WWD: How should a business leader go about evaluating their company’s intangible assets?
R.K.: As a leader, it’s about asking your team the right questions. Start by identifying potential intangible assets within your company, and then ask follow-up questions. For example, if your company uses Shopify, inquire about how it’s used and whether any customizations have been made. It’s also useful to look at the balance sheet to see where investments have been made and ask follow-up questions accordingly. It’s important for companies to identify these assets as asset-based lenders will often ascribe value to them in a borrowing base, so they offer a company additional liquidity if properly managed.
WWD: What is the current market for intangible assets like? Is it a buyer’s or a seller’s market?
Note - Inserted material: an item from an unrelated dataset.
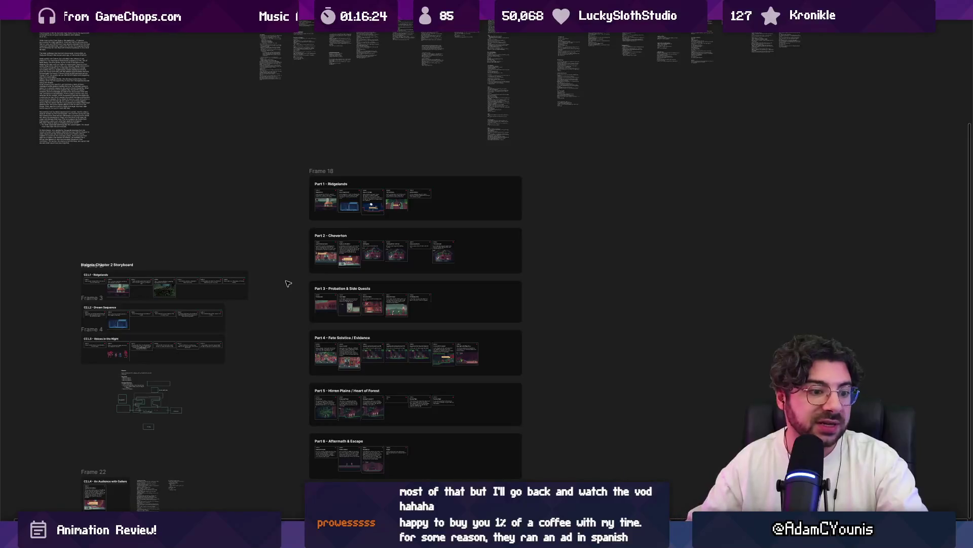
pyautogui.scroll(5, 229, 315)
R.K.: Currently, it’s a buyer’s market. We’re at an interesting point where most M&A transactions, aside from technology companies, don’t yet involve a lot of generative AI tools. However, in the next few years, buyers will have an opportunity to acquire proprietary generative AI tools. Initially, the analysis for buyers will be a buy versus build analysis, because not all potential buyers will have developed their own tools. Over time, I anticipate that potential buyers will have developed their own generative AI tools, and so when they look at M&A transactions involving intangible assets, they will be looking to supplement their own tools.
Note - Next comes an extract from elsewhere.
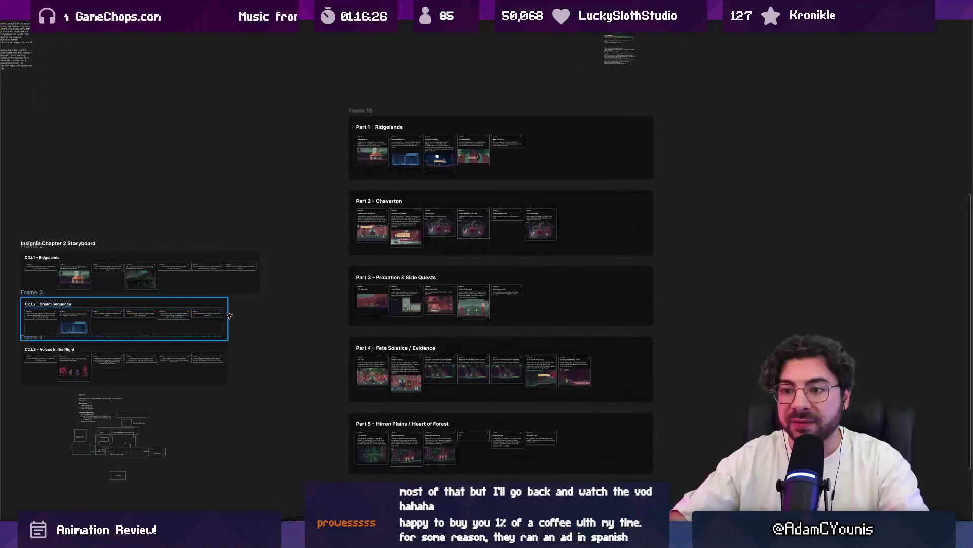
pyautogui.scroll(3, 232, 303)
WWD: On what basis are valuations of intangible assets determined?
R.K.: Valuations of intangible assets are typically based on key metrics like revenues, gross margin, customer engagement and the channels through which the customer is reached. This could involve direct-to-consumer brands, third-party marketplaces, wholesale presence, licensing, retail and e-commerce.
WWD: What should a buyer’s strategy look like in this market?
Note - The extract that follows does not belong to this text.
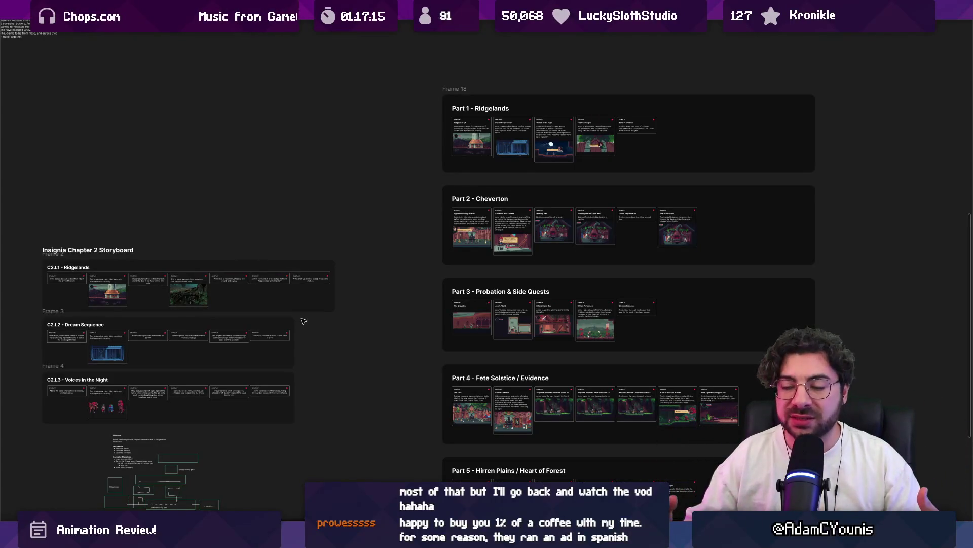
pyautogui.scroll(-5, 303, 321)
R.K.: If you are looking at a particular brand, your strategy should involve telling the broker, agent or banker exactly what you’re looking for so they can work with the company to harness the asset and deliver it to you. If you’re specifically interested in certain features, make sure that’s communicated.
WWD: How can a seller protect their business when selling their intangible assets?
R.K.: The key is asset preservation. Even though we’re talking about intangibles, there is typically a tangible component that goes along with these assets like data, software and logins for social media accounts. It’s crucial to think about what that deliverable looks like very early in the process.
WWD: How does the increasing protection of customer data affect its value as an intangible asset?
R.K.: The sale of customer data needs to be handled by experts who understand how to read privacy policies and understand the nuances of the sale in various contexts. The sale of personally identifiable information must be handled with care to ensure that the integrity of the data is maintained.
WWD: How does generative AI factor into the valuation of intangible assets?
R.K.: Generative AI is still in its early stages, but its potential is vast. While the specifics of its impact on the valuation of intangible assets are not yet fully known, it’s likely to play a significant role in the future. I anticipate that generative AI tools will both be valuable assets in and of themselves, and will also contribute to the overall profitability of the company.